Court Opinion

ID: 4166223
Source: CourtListenerOpinion
Date Created: 2017-05-04 17:16:36.115299+00
Date Added: 2024-06-11T07:46:56.266917
License: Public Domain

People v Pastore (2017 NY Slip Op 03609)

People v Pastore

2017 NY Slip Op 03609

Decided on May 4, 2017

Appellate Division, First Department

Published by New York State Law Reporting Bureau pursuant to Judiciary Law § 431.

This opinion is uncorrected and subject to revision before publication in the Official Reports.

Decided on May 4, 2017

Sweeny, J.P., Gische, Kahn, Gesmer, JJ.

3897 5477/12

[*1]The People of the State of New York, Respondent,
vRobert Pastore, Defendant-Appellant.

Seymour W. James, Jr., The Legal Aid Society, New York (Susan Epstein of counsel), for appellant.
Cyrus R. Vance, Jr., District Attorney, New York (Kelly L. Smith of counsel), for respondent.

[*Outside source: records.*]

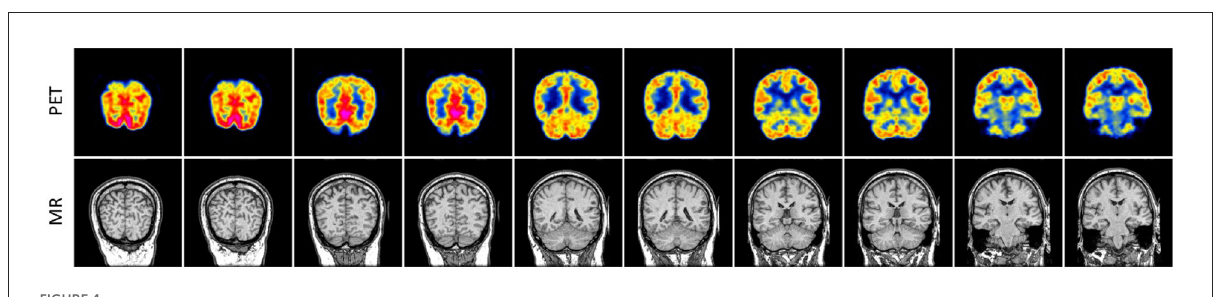
FIGURE4 Ten pairs of images in the PET-MR image dataset.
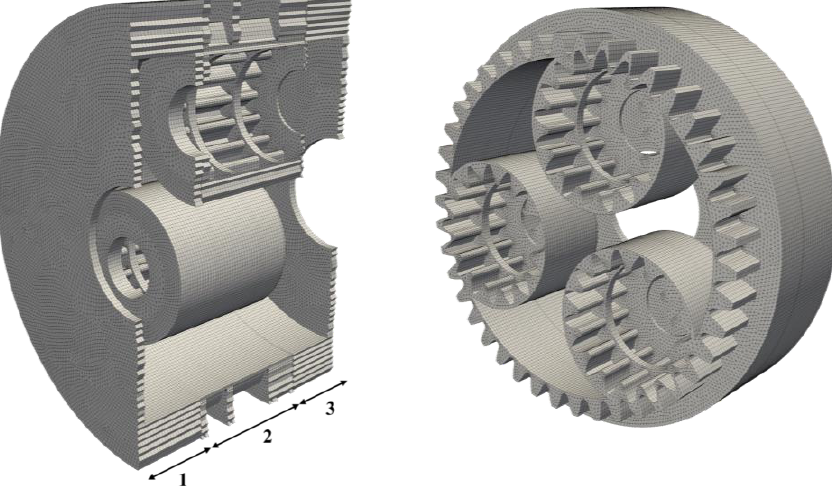
Figure 3. Longitudinal and cross views of the assembled mesh. A full extruded mesh is obtained.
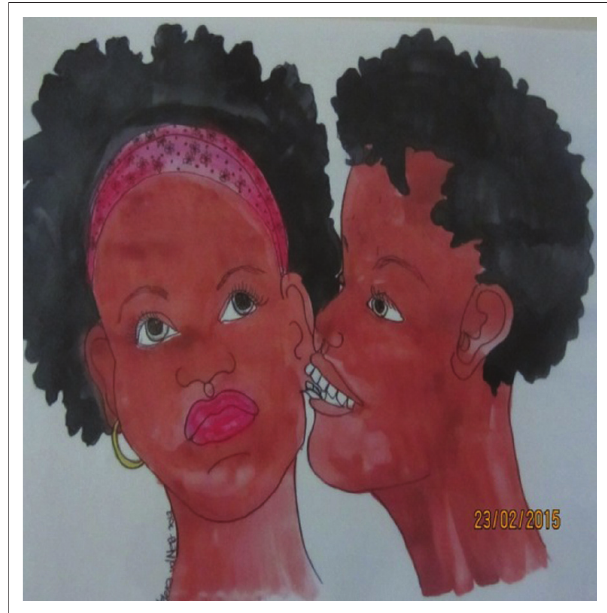
FIGURE 7: Boy biting a girl’s ear.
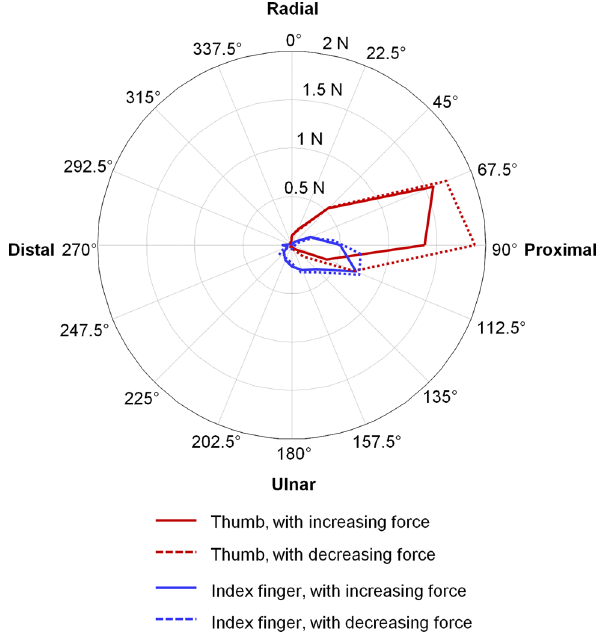
Figure 7. Shear force tuning curves for the thumb and index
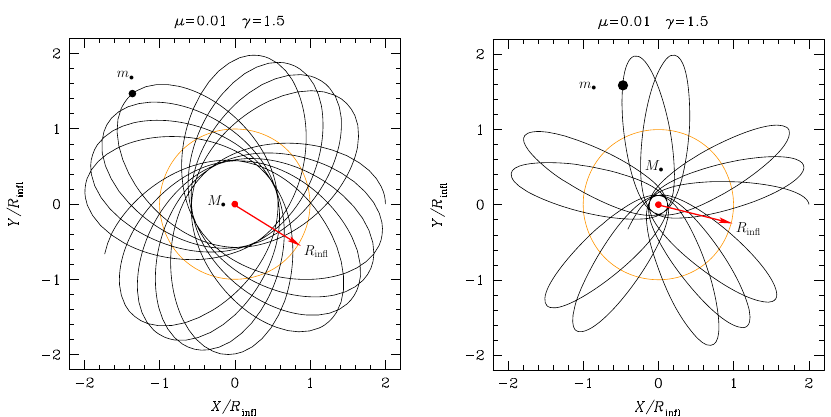
Fig. 8 Projection in the X–Y plane of the evolution of two test star orbits in a stellar system without relaxation. The central, orange point represents the position of the MBH, the black dots on the orbits the position of the test stars and the red arrow delimits the influence radius R infl of the MBH. The right panel represents a case with a larger eccentricity. The orbits extend further than the R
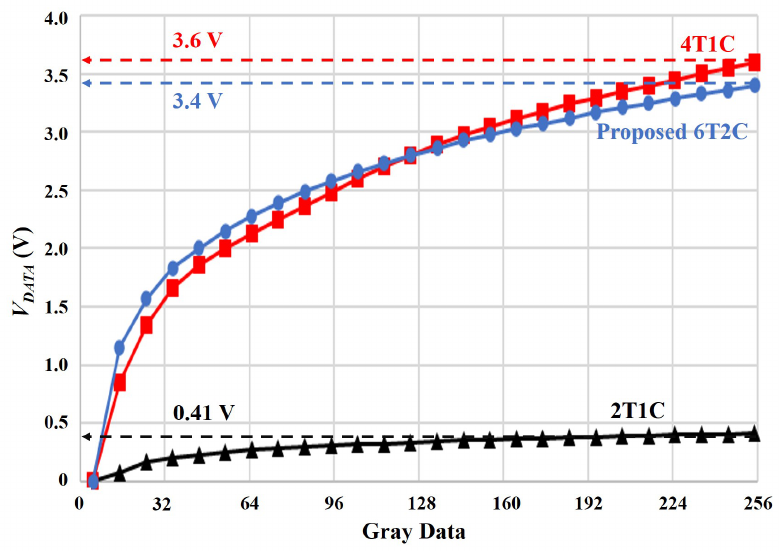
Figure 6. Extended V DATA ranges of 6T2C and 4T1C circuits, compared to the narrow one of the 2T1C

Judgment, Supreme Court, New York County, (Roger S. Hayes, J.), rendered July 17, 2013, convicting defendant, after a jury trial, of promoting prison contraband in the first degree, and sentencing him to a determinate term of 1½ to 4½ years, unanimously affirmed.
The verdict was supported by legally sufficient evidence and was not against the weight of the evidence (see People v Danielson, 9 NY3d 342, 348-349 [2009]). There is no basis for disturbing the jury's credibility determinations. There was ample evidence that defendant knowingly possessed the scalpel that was discovered in his cell during a routine search, given, among other things, that it was a single-occupancy cell, inmates were not permitted to go other inmate's cells, and there was no evidence that someone other than defendant occupied the cell between its last search and the search that revealed the contraband. The fact that no other inmate was housed in this cell between the two searches was established by a combination of the specific recollection of a Department of Correction captain and evidence of the Department's procedures in searching cells at the time of a transfer of inmates.
THIS CONSTITUTES THE DECISION AND ORDER
OF THE SUPREME COURT, APPELLATE DIVISION, FIRST DEPARTMENT.